EXERCICE 1 → Quelles expressions introduites par une préposition indiquent une durée ou une échéance dans le texte sur la pratique délibérée ?
EXERCICE 2 → Poursuivez le texte sur la pratique délibérée après sa dernière phrase.

Tous les joueurs de poker savent que n’importe qui peut gagner à court terme, mais que c’est à long terme qu’on mesure les grands joueurs.
Et trop attendre de gratification immédiate ne peut que saboter votre pratique délibérée. Il faut trouver le juste milieu entre la pratique délibérée et le burn-out.
Heureusement, un bon mentor en est conscient.
C’est pour ça qu’au lieu de vous faire faire des tâches répétitives pendant des heures, il créera un programme sur mesure pour éviter la perte d’intérêt et le burn-out. L’important est surtout de s’habituer à sortir de sa zone de confort pour découvrir des concepts qui nous sont étrangers.

[Données tirées d'une collection]
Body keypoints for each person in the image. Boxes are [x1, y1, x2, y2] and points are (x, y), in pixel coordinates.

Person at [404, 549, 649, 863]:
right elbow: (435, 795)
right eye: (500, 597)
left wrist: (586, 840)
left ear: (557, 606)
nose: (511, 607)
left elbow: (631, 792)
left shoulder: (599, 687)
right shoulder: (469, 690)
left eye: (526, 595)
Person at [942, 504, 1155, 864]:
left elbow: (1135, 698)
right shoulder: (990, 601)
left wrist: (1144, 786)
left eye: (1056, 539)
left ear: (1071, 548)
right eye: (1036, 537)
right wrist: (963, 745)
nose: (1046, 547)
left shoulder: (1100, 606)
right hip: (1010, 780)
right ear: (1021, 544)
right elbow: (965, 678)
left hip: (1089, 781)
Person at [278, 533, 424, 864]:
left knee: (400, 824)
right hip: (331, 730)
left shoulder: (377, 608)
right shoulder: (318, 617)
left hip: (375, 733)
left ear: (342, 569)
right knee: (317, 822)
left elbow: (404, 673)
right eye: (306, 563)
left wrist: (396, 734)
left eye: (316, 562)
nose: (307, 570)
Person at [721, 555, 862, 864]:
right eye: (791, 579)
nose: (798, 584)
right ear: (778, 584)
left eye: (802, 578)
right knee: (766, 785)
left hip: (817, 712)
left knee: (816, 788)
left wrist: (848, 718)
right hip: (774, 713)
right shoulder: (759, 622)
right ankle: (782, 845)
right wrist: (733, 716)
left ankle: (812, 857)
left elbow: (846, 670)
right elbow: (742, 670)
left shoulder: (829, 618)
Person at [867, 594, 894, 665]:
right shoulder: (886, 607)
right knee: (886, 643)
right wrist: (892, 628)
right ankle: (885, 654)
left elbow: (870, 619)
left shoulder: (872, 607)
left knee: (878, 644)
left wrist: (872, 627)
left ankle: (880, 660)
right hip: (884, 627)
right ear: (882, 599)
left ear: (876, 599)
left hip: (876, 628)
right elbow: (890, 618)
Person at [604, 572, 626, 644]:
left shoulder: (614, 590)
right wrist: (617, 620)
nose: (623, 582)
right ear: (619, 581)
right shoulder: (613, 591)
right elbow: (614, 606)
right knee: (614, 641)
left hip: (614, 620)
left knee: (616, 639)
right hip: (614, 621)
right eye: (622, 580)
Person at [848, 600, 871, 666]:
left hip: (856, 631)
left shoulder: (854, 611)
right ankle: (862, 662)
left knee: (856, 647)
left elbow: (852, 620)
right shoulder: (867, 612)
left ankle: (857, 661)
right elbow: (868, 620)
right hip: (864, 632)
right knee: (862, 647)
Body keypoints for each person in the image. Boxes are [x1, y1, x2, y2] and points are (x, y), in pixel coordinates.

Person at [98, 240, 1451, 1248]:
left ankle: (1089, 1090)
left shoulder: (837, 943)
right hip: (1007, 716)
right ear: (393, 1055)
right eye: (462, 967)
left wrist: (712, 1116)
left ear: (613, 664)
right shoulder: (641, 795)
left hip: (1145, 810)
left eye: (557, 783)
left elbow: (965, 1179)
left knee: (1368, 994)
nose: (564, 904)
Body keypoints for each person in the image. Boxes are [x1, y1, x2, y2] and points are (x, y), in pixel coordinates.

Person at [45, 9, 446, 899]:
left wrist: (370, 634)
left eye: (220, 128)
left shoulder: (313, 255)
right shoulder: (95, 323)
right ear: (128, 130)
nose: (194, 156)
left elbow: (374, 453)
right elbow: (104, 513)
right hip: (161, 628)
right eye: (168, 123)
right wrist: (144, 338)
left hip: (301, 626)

RÉPONSE 1 → « à court terme », « à long terme », « pendant des heures »

RÉPONSE 2 →
S’asseoir et jouer, c’est plus familier, plus confortable. Vous pouvez vous persuader que vous progressez en regardant des vidéos sur RunItOnce jusqu’à tomber de sommeil, mais cela ne suffit pas à faire de vous un meilleur compétiteur.
Le « talent » ne peut pas suffire. Encore une fois c’est la pratique délibérée qui fait la différence.
Sans mesure, pas de gestion
Avoir des objectifs bien définis est un élément important du processus de pratique délibérée. Et là encore, c’est à votre mentor de vous aider à le faire.
Vous devez aussi avoir des méthodes de mesure de ces objectifs. Sans mesure, il n’y a pas de gestion possible.
Ce matin, j’ai dit à mon fils de préparer son petit-déjeuner tout seul. C’était la première fois qu’il faisait des œufs brouillés. J’étais plongé dans la rédaction de cet article, et il est arrivé paniqué, du jaune d’œuf plein les doigts.
« J’en ai cassé un », me dit-il. « Eh bien nettoie », j’ai répondu.
« Mais je ne peux pas. »
On casse tous quelques œufs dans la pratique délibérée. Chaque échec est une leçon, c’est pour cela qu’il est important de les identifier.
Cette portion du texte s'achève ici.